# Wrote an exam today and realized I missed an entire page



## peachteax3 (May 6, 2011)

After finishing the exam, I overheard my classmates talking about a section on the exam that I don't recall. I come to realization that I missed an entire page of the exam worth 15 marks. I feel so screwed. I emailed the prof explaining her my situation, apologized and asked if there is anything I can do to make up for it.

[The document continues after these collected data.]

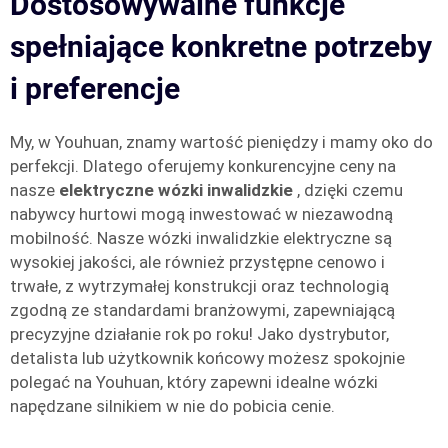
Dostosowywalne funkcje
spełniające konkretne potrzeby
i preferencje
My, w Youhuan, znamy wartość pieniędzy i mamy oko do
perfekcji. Dlatego oferujemy konkurencyjne ceny na
nasze
elektryczne wózki inwalidzkie
, dzięki czemu
nabywcy hurtowi mogą inwestować w niezawodną
mobilność. Nasze wózki inwalidzkie elektryczne są
wysokiej jakości, ale również przystępne cenowo i
trwałe, z wytrzymałej konstrukcji oraz technologią
zgodną ze standardami branżowymi, zapewniającą
precyzyjne działanie rok po roku! Jako dystrybutor,
detalista lub użytkownik końcowy możesz spokojnie
polegać na Youhuan, który zapewni idealne wózki
napędzane silnikiem w nie do pobicia cenie.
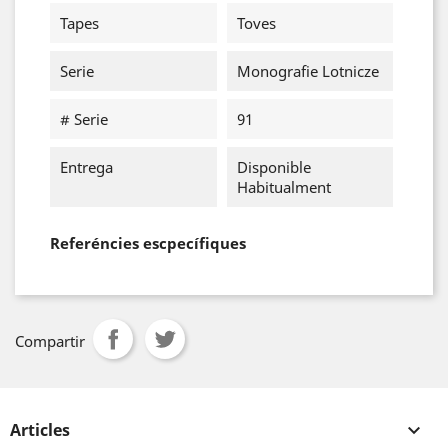
Tapes
Toves
Serie
Monografie Lotnicze
# Serie
91
Entrega
Disponible
Habitualment
Referéncies escpecífiques
Compartir
Articles

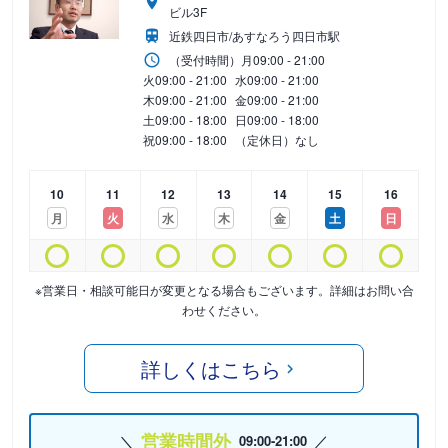
ビル3F
近鉄四日市/あすなろう四日市駅
（受付時間）
月
09:00 - 21:00
火
09:00 - 21:00
水
09:00 - 21:00
木
09:00 - 21:00
金
09:00 - 21:00
土
09:00 - 18:00
日
09:00 - 18:00
祝
09:00 - 18:00
（定休日）なし
10
11
12
13
14
15
16
月
火
水
木
金
土
日
※営業日・相談可能日が変更となる場合もございます。詳細はお問い合
わせください。
詳しくはこちら
営業時間外
09:00-21:00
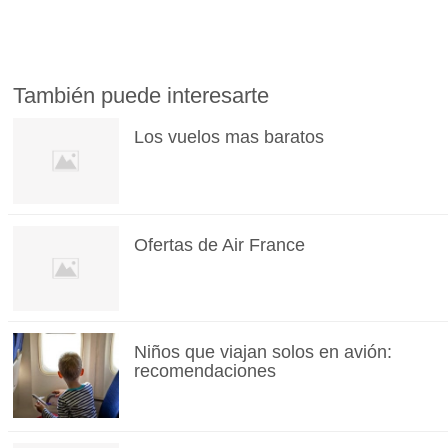
También puede interesarte
Los vuelos mas baratos
Ofertas de Air France
Niños que viajan solos en avión:
recomendaciones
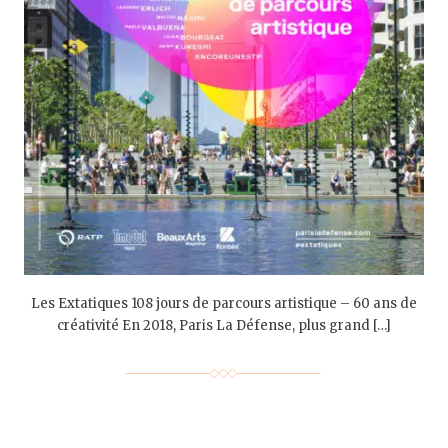
Les Extatiques 108 jours de parcours artistique – 60 ans de
créativité En 2018, Paris La Défense, plus grand […]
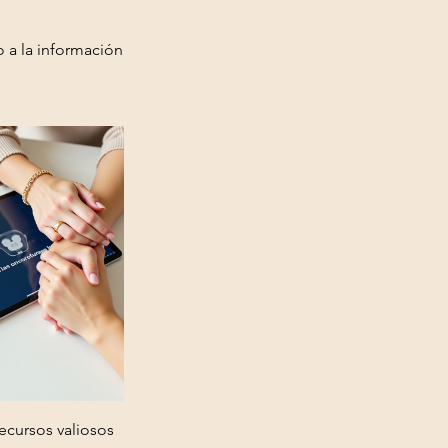
 a la información
ecursos valiosos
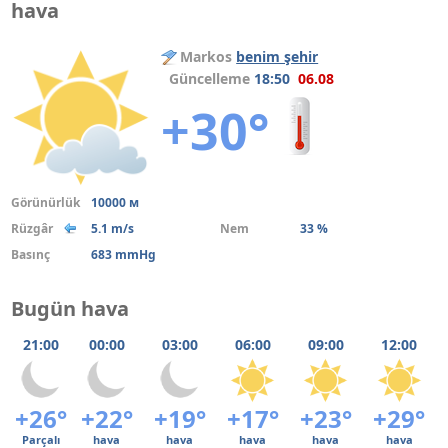
hava
Markos
benim şehir
Güncelleme
18:50
06.08
+30°
Görünürlük
10000 м
Rüzgâr
5.1 m/s
Nem
33 %
Basınç
683 mmHg
Bugün hava
21:00
00:00
03:00
06:00
09:00
12:00
+26°
+22°
+19°
+17°
+23°
+29°
Parçalı
hava
hava
hava
hava
hava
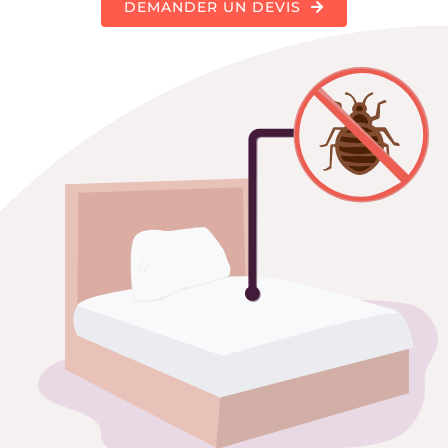
DEMANDER UN DEVIS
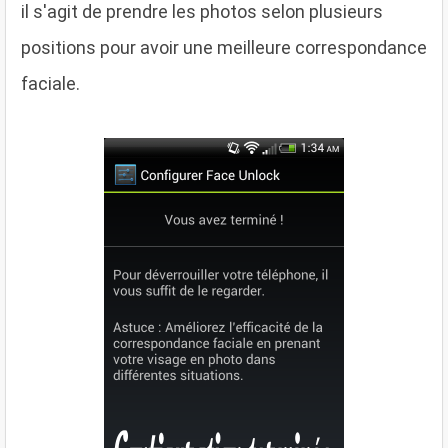
il s'agit de prendre les photos selon plusieurs
positions pour avoir une meilleure correspondance
faciale.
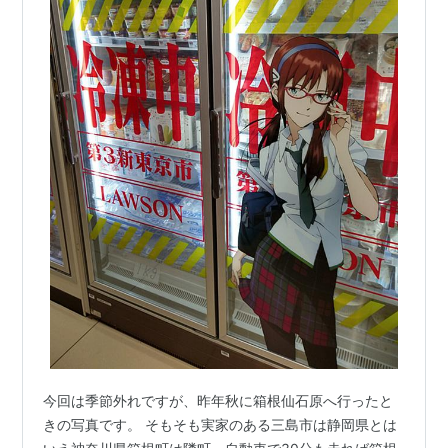
今回は季節外れですが、昨年秋に箱根仙石原へ行ったと
きの写真です。 そもそも実家のある三島市は静岡県とは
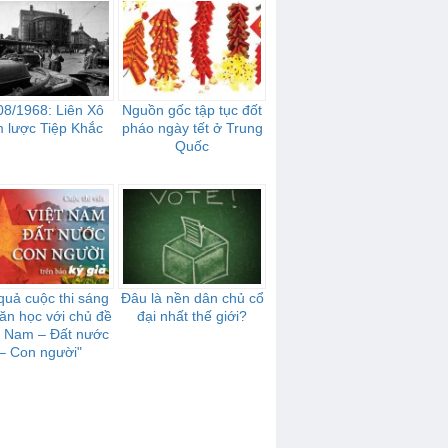
08/1968: Liên Xô
Nguồn gốc tập tục đốt
 lược Tiệp Khắc
pháo ngày tết ở Trung
Quốc
quả cuộc thi sáng
Đâu là nền dân chủ cổ
văn học với chủ đề
đại nhất thế giới?
t Nam – Đất nước
– Con người"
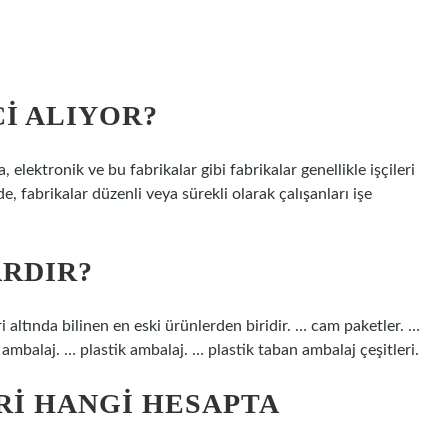
I ALIYOR?
 elektronik ve bu fabrikalar gibi fabrikalar genellikle işçileri
nde, fabrikalar düzenli veya sürekli olarak çalışanları işe
ARDIR?
 altında bilinen en eski ürünlerden biridir. … cam paketler. …
 ambalaj. … plastik ambalaj. … plastik taban ambalaj çeşitleri.
I HANGI HESAPTA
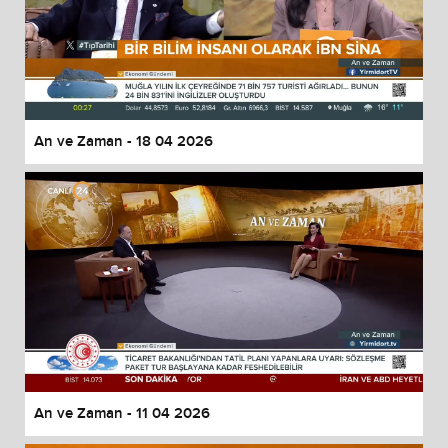
An ve Zaman - 18 04 2026
An ve Zaman - 11 04 2026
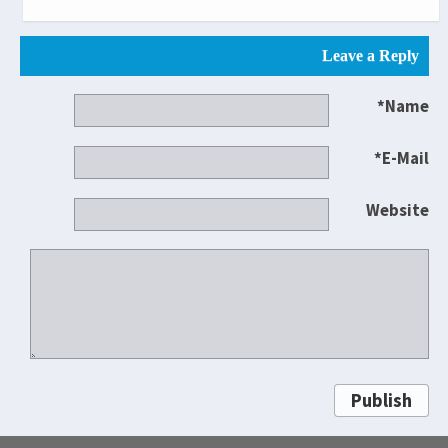
Leave a Reply
Name*
E-Mail*
Website
Publish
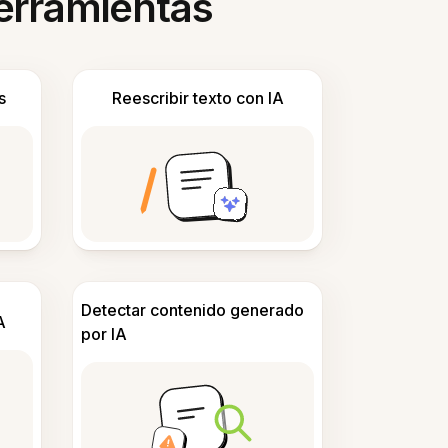
herramientas
s
Reescribir texto con IA
Detectar contenido generado
A
por IA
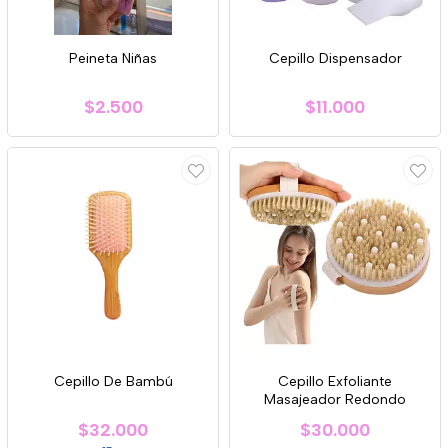
Peineta Niñas
Cepillo Dispensador
$2.500
$11.000
Cepillo De Bambú
Cepillo Exfoliante
Masajeador Redondo
$32.000
$30.000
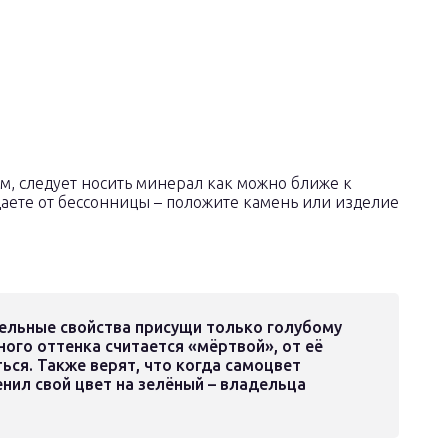
, следует носить минерал как можно ближе к
даете от бессонницы – положите камень или изделие
тельные свойства присущи только голубому
ного оттенка считается «мёртвой», от её
ься. Также верят, что когда самоцвет
енил свой цвет на зелёный – владельца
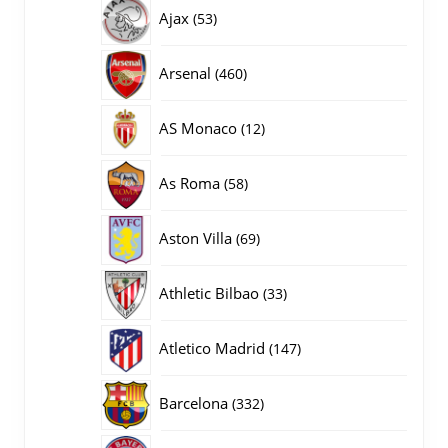
producten
53
Ajax
53
producten
460
Arsenal
460
producten
12
AS Monaco
12
producten
58
As Roma
58
producten
69
Aston Villa
69
producten
33
Athletic Bilbao
33
producten
147
Atletico Madrid
147
producten
332
Barcelona
332
producten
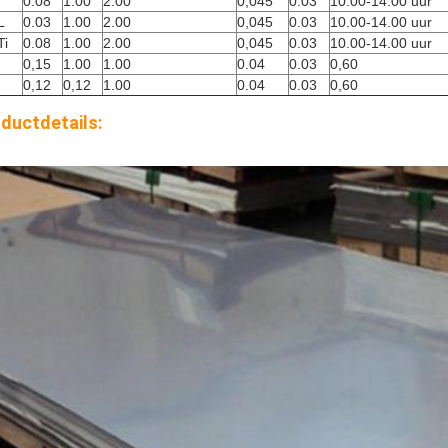
0.08
1.00
2.00
0,045
0.03
10.00-14.00 uur
L
0.03
1.00
2.00
0,045
0.03
10.00-14.00 uur
Ti
0.08
1.00
2.00
0,045
0.03
10.00-14.00 uur
0,15
1.00
1.00
0.04
0.03
0,60
0,12
0,12
1.00
0.04
0.03
0,60
ductdetails:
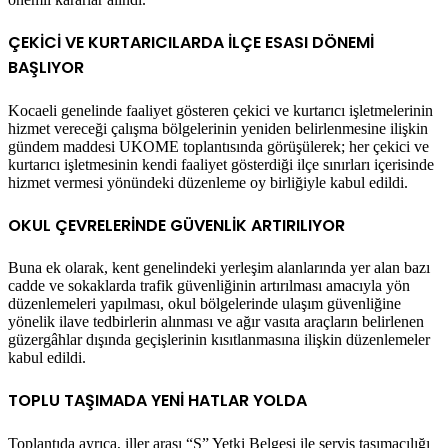
ÇEKİCİ VE KURTARICILARDA İLÇE ESASI DÖNEMİ
BAŞLIYOR
Kocaeli genelinde faaliyet gösteren çekici ve kurtarıcı işletmelerinin
hizmet vereceği çalışma bölgelerinin yeniden belirlenmesine ilişkin
gündem maddesi UKOME toplantısında görüşülerek; her çekici ve
kurtarıcı işletmesinin kendi faaliyet gösterdiği ilçe sınırları içerisinde
hizmet vermesi yönündeki düzenleme oy birliğiyle kabul edildi.
OKUL ÇEVRELERİNDE GÜVENLİK ARTIRILIYOR
Buna ek olarak, kent genelindeki yerleşim alanlarında yer alan bazı
cadde ve sokaklarda trafik güvenliğinin artırılması amacıyla yön
düzenlemeleri yapılması, okul bölgelerinde ulaşım güvenliğine
yönelik ilave tedbirlerin alınması ve ağır vasıta araçların belirlenen
güzergâhlar dışında geçişlerinin kısıtlanmasına ilişkin düzenlemeler
kabul edildi.
TOPLU TAŞIMADA YENİ HATLAR YOLDA
Toplantıda ayrıca, iller arası “S” Yetki Belgesi ile servis taşımacılığı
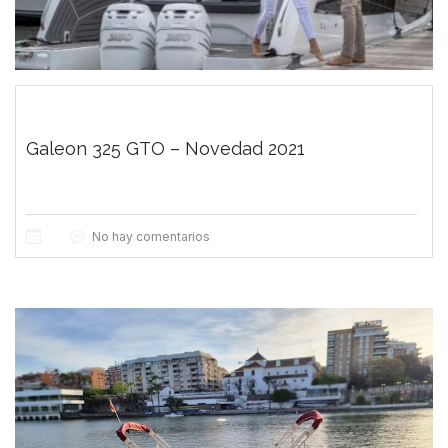
Galeon 325 GTO – Novedad 2021
No hay comentarios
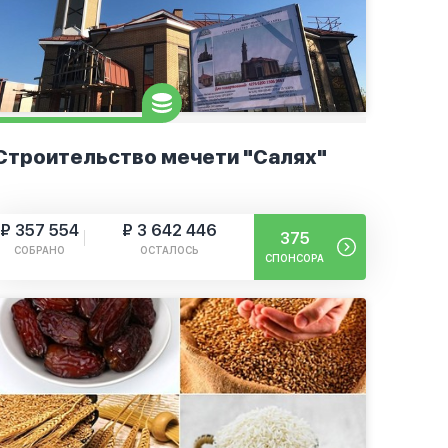
Строительство мечети "Салях"
₽ 357 554
₽ 3 642 446
375
СОБРАНО
ОСТАЛОСЬ
СПОНСОРА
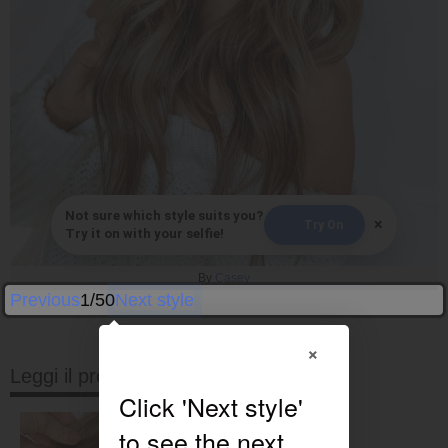
Not sure which style suits you?
×
Try On
Try it on with your selfie!
By
Casey
Previous
1/50
Next style
×
Leggi il prossimo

I'm so worried. This exam was worth 22% of my mark. If she asks me to come by her office, I'm going to get a panic attack. I have no idea what to do. Has this ever happened to you guys before?
I always double check if I answered all the questions and I swear that I didn't even see that page. T_T


----------



## sansd (Mar 22, 2006)

Yes, I did that this past spring (as well as once in elementary school on a standardized test). It took around 20% off my score. I don't remember the exact percentage of the grade it was, but unfortunately it was my only test score besides the final in that class.


----------



## clt851988 (Jun 9, 2011)

Hey, if she asks you to come by her office that is probably a good thing because she is probably willing to negotiate the mark somehow. Good luck!


----------



## lonelyjew (Jan 20, 2010)

I did something like that, and it cost me my then perfect GPA. It wasn't the end of the world though.


----------



## nkprasad12 (Aug 27, 2011)

I did that once and now I always check like 5 times if I answered everything. 
If you know the professor somewhat well and he/she knows you to be honest I think he/she would arrange something. Otherwise it just seems like an excuse for cheating from their standpoint.


----------



## blue the puppy (Jul 23, 2011)

honestly, im a teacher and if i had a student that did that i would let them know so they could come in and finish the test. at least give partial credit. its a mistake, and any fair teacher should recognize that.


----------



## roses6 (Sep 6, 2011)

Did you hear back?


----------



## JackNoah (Oct 30, 2011)

Teachers hate seeing students waste marks over "silly" things, so if she sees you're an intelligent pupil and you answered well, she'll probably do all she can to help you out. Honestly situations like this horrify me, I have to check every time I'm turning the page that I'm not accidentally skipping any, or that they aren't stuck together. Good luck!


----------



## dave76 (Jan 4, 2010)

I'm sure you've done fine. A similar thing happened to me, if there's one positive to come out of it, it's that it will never happen to you again because you will always remember to check


----------



## Dark Alchemist (Jul 10, 2011)

Yikes. Good luck!


----------



## kos (May 19, 2009)

Even if you missed a page, so what? You get a lower grade. I assume you're not trying to get into med school. It's not going to ruin your life.


----------



## JAkDy (Jan 23, 2011)

I hope it doesn't end too badly for you. Good luck


----------



## peachteax3 (May 6, 2011)

Sorry for not updating. The prof msged me back saying that she can do nothing about it. Or else it wouldn't be fair to other students. sigh~~lesson learned. So as soon as you get your exam, CHECK THROUGH ALL PAGES!!!


----------



## millenniumman75 (Feb 4, 2005)

Unfortunately, that is what I thought would happen.


----------



## Rixy (Oct 4, 2009)

That really sucks. I guess the only thing you can do is learn from your mistake. Only if you made it once


----------



## Lone Raccoon (Jun 5, 2011)

I went In the wrong day for a final, I was like " where's everybody"lol


----------



## sansd (Mar 22, 2006)

ghostintheshell said:


> I went In the wrong day for a final, I was like " where's everybody"lol


I've realized my final was several hours earlier than I thought it was about 15 minutes before the real exam time (I was just about to start studying for it and decided to make sure I had the time right!). Fortunately I've never missed a final exam completely. I have, however, slept through and forgotten about midterms.


----------